The KK Women’s and Children’s Hospital Department of Neonatology has been part of the Vermont Oxford Network since 1998. We participate in both databases. The Very Low Birth Weight (VLBW database) include data from all live born infants where birth weight is between 401 grams and 1500 grams or where gestational age is between 22 weeks till 29 weeks and 6 days who are admitted to our unit within 28days of birth without having first gone home. In 2012, 909 centers submitted data on 60, 007 VLBW infants.
The Expanded Database includes all infants over 401 grams at birth who are admitted to our NICU. These children are followed up till discharge. In 2012, 369 centers completed data submission for the Expanded Database.

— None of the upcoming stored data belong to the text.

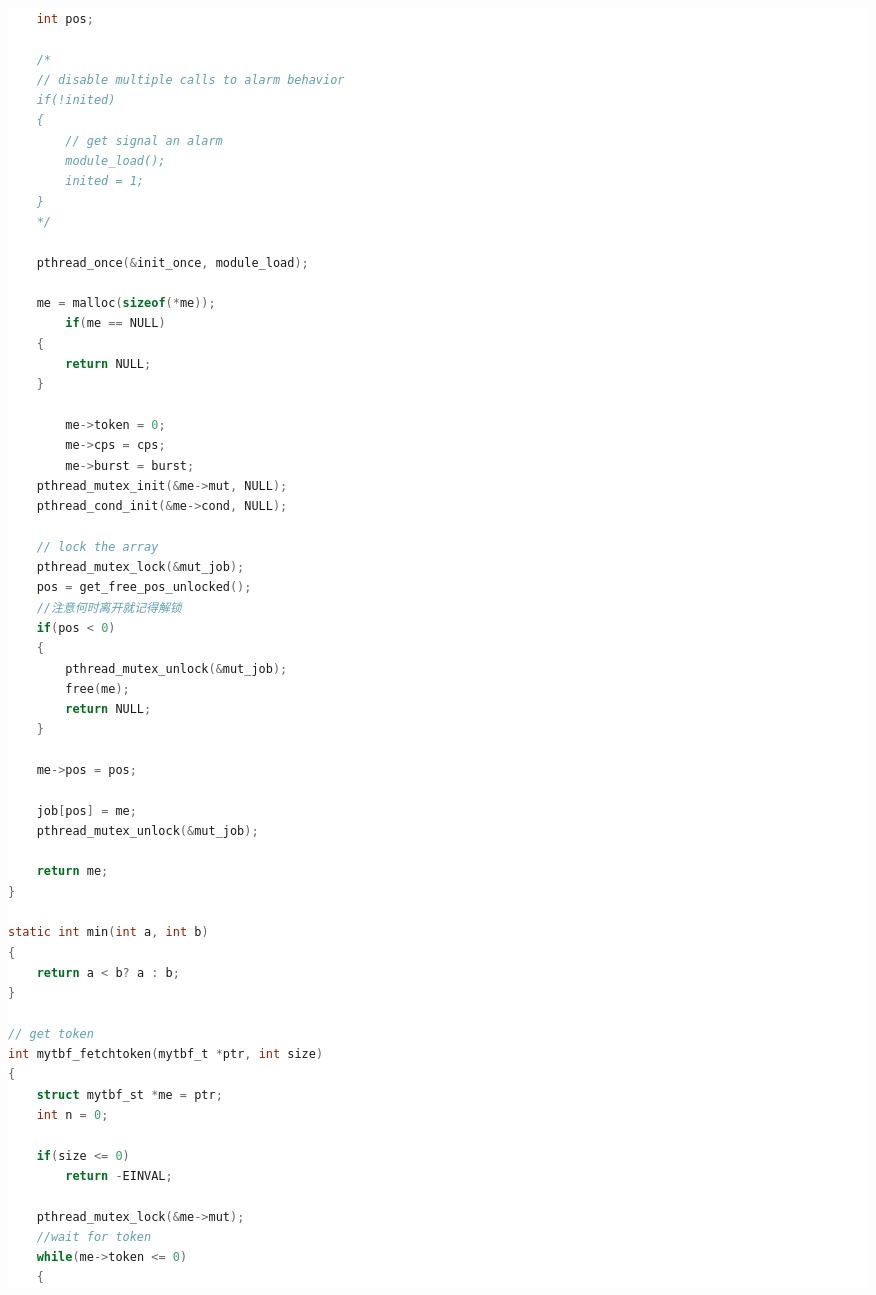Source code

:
```C
	int pos;

	/*
	// disable multiple calls to alarm behavior
	if(!inited)
	{
		// get signal an alarm
		module_load();
		inited = 1;
	}
	*/

	pthread_once(&init_once, module_load);

	me = malloc(sizeof(*me));
        if(me == NULL)
	{
		return NULL;
	}

        me->token = 0;
        me->cps = cps;
        me->burst = burst;
	pthread_mutex_init(&me->mut, NULL);
	pthread_cond_init(&me->cond, NULL);

	// lock the array
	pthread_mutex_lock(&mut_job);
	pos = get_free_pos_unlocked();
	//注意何时离开就记得解锁
	if(pos < 0)
	{
		pthread_mutex_unlock(&mut_job);
		free(me);
		return NULL;
	}

	me->pos = pos;

	job[pos] = me;
	pthread_mutex_unlock(&mut_job);

	return me;
}

static int min(int a, int b)
{
	return a < b? a : b;
}

// get token
int mytbf_fetchtoken(mytbf_t *ptr, int size)
{
	struct mytbf_st *me = ptr;
	int n = 0;

	if(size <= 0)
		return -EINVAL;

	pthread_mutex_lock(&me->mut);
	//wait for token
	while(me->token <= 0)
	{
```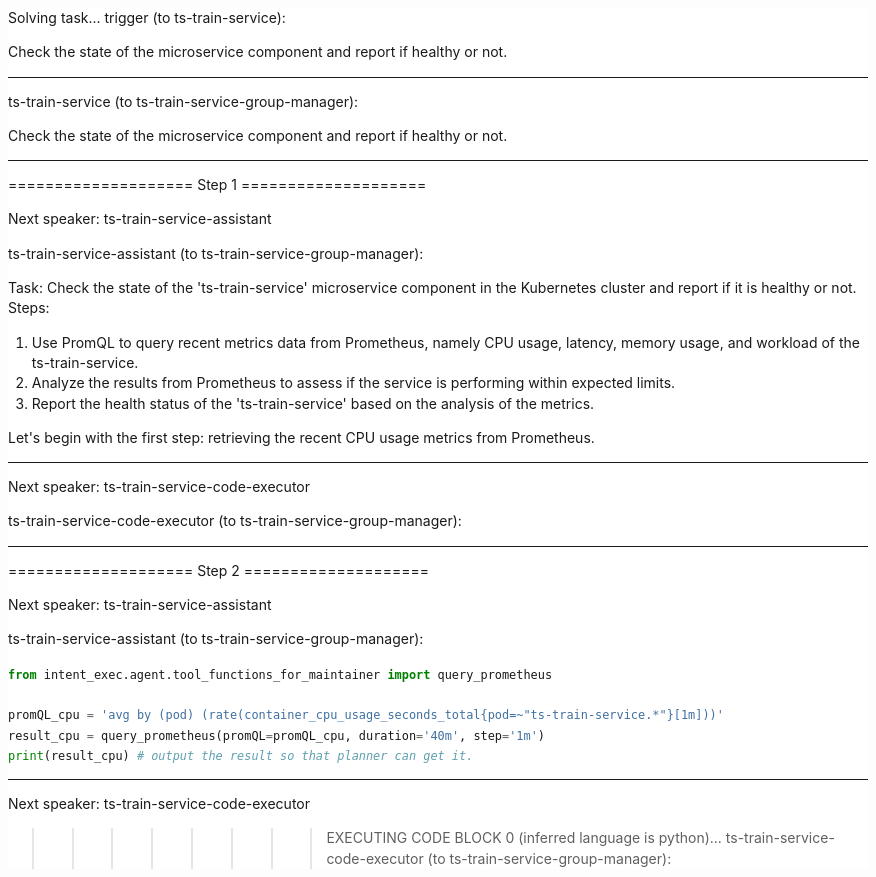 Solving task...
trigger (to ts-train-service):

Check the state of the microservice component and report if healthy or not.

--------------------------------------------------------------------------------
ts-train-service (to ts-train-service-group-manager):

Check the state of the microservice component and report if healthy or not.

--------------------------------------------------------------------------------
==================== Step 1 ====================

Next speaker: ts-train-service-assistant

ts-train-service-assistant (to ts-train-service-group-manager):

Task: Check the state of the 'ts-train-service' microservice component in the Kubernetes cluster and report if it is healthy or not.
Steps:
1. Use PromQL to query recent metrics data from Prometheus, namely CPU usage, latency, memory usage, and workload of the ts-train-service.
2. Analyze the results from Prometheus to assess if the service is performing within expected limits.
3. Report the health status of the 'ts-train-service' based on the analysis of the metrics.

Let's begin with the first step: retrieving the recent CPU usage metrics from Prometheus.

--------------------------------------------------------------------------------

Next speaker: ts-train-service-code-executor

ts-train-service-code-executor (to ts-train-service-group-manager):



--------------------------------------------------------------------------------
==================== Step 2 ====================

Next speaker: ts-train-service-assistant

ts-train-service-assistant (to ts-train-service-group-manager):

```python
from intent_exec.agent.tool_functions_for_maintainer import query_prometheus

promQL_cpu = 'avg by (pod) (rate(container_cpu_usage_seconds_total{pod=~"ts-train-service.*"}[1m]))'
result_cpu = query_prometheus(promQL=promQL_cpu, duration='40m', step='1m')
print(result_cpu) # output the result so that planner can get it.
```

--------------------------------------------------------------------------------

Next speaker: ts-train-service-code-executor


>>>>>>>> EXECUTING CODE BLOCK 0 (inferred language is python)...
ts-train-service-code-executor (to ts-train-service-group-manager):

These centers admitted 153,093 infants.
We also participate in the Vermont Oxford Network Extremely Low Birth Weight (ELBW) Infant Follow-Up Project that assesses the health and neurodeveopmental status at 18 to 24 months corrected age of infants born weighing 1000 grams or less, or between 22 and 28 weeks gestational age, who survived until hospital discharge. We benchmark their outcomes with the Vermont Oxford Network follow-up cohort.
The Vermont Oxford Network serves as a neutral, independent party in analyzing data for our member centers and facilitating voluntary benchmarking activities. The databases are used to provide comprehensive, confidential reports that serve as a critical foundation for local quality improvement projects for participating centers.

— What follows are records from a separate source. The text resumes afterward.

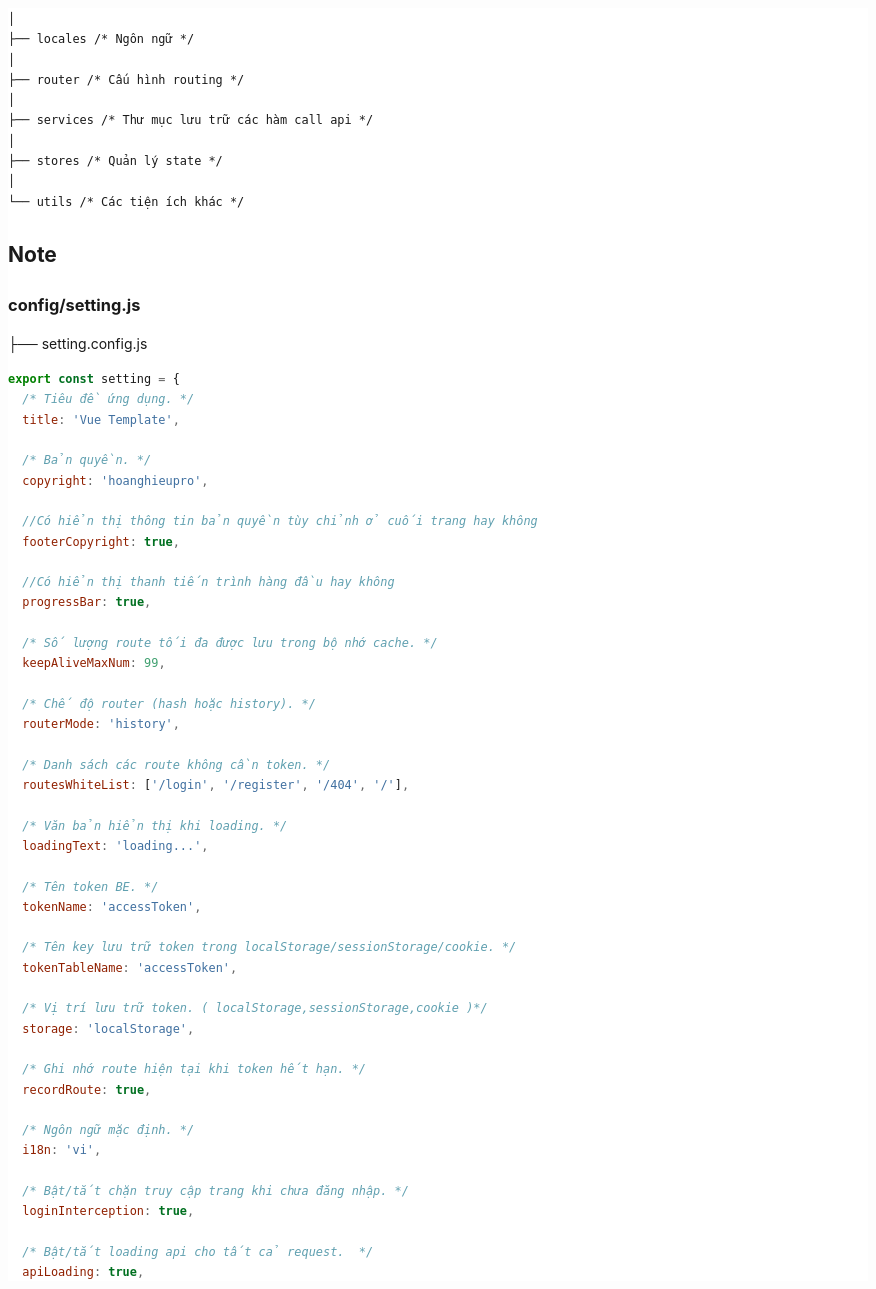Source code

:     │
    ├── locales /* Ngôn ngữ */
    │
    ├── router /* Cấu hình routing */
    │
    ├── services /* Thư mục lưu trữ các hàm call api */
    │
    ├── stores /* Quản lý state */
    │
    └── utils /* Các tiện ích khác */

## Note

### config/setting.js

├── setting.config.js

```js
export const setting = {
  /* Tiêu đề ứng dụng. */
  title: 'Vue Template',

  /* Bản quyền. */
  copyright: 'hoanghieupro',

  //Có hiển thị thông tin bản quyền tùy chỉnh ở cuối trang hay không
  footerCopyright: true,

  //Có hiển thị thanh tiến trình hàng đầu hay không
  progressBar: true,

  /* Số lượng route tối đa được lưu trong bộ nhớ cache. */
  keepAliveMaxNum: 99,

  /* Chế độ router (hash hoặc history). */
  routerMode: 'history',

  /* Danh sách các route không cần token. */
  routesWhiteList: ['/login', '/register', '/404', '/'],

  /* Văn bản hiển thị khi loading. */
  loadingText: 'loading...',

  /* Tên token BE. */
  tokenName: 'accessToken',

  /* Tên key lưu trữ token trong localStorage/sessionStorage/cookie. */
  tokenTableName: 'accessToken',

  /* Vị trí lưu trữ token. ( localStorage,sessionStorage,cookie )*/
  storage: 'localStorage',

  /* Ghi nhớ route hiện tại khi token hết hạn. */
  recordRoute: true,

  /* Ngôn ngữ mặc định. */
  i18n: 'vi',

  /* Bật/tắt chặn truy cập trang khi chưa đăng nhập. */
  loginInterception: true,

  /* Bật/tắt loading api cho tất cả request.  */
  apiLoading: true,

```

Our aim is to be within the best quartile for all Key Performance Measures (see Table 1). We institute quality improvement initiatives when we review that we are not within the best quartile as compared to similar NICUs in the network.
For the year 2013, we were in the best quartile for Death or Morbidity, Chronic Lung Disease, Fungal Infection and Severe Intraventricular Haemorrhage (IVH). We also trend our performance (see Charts 1 and 2).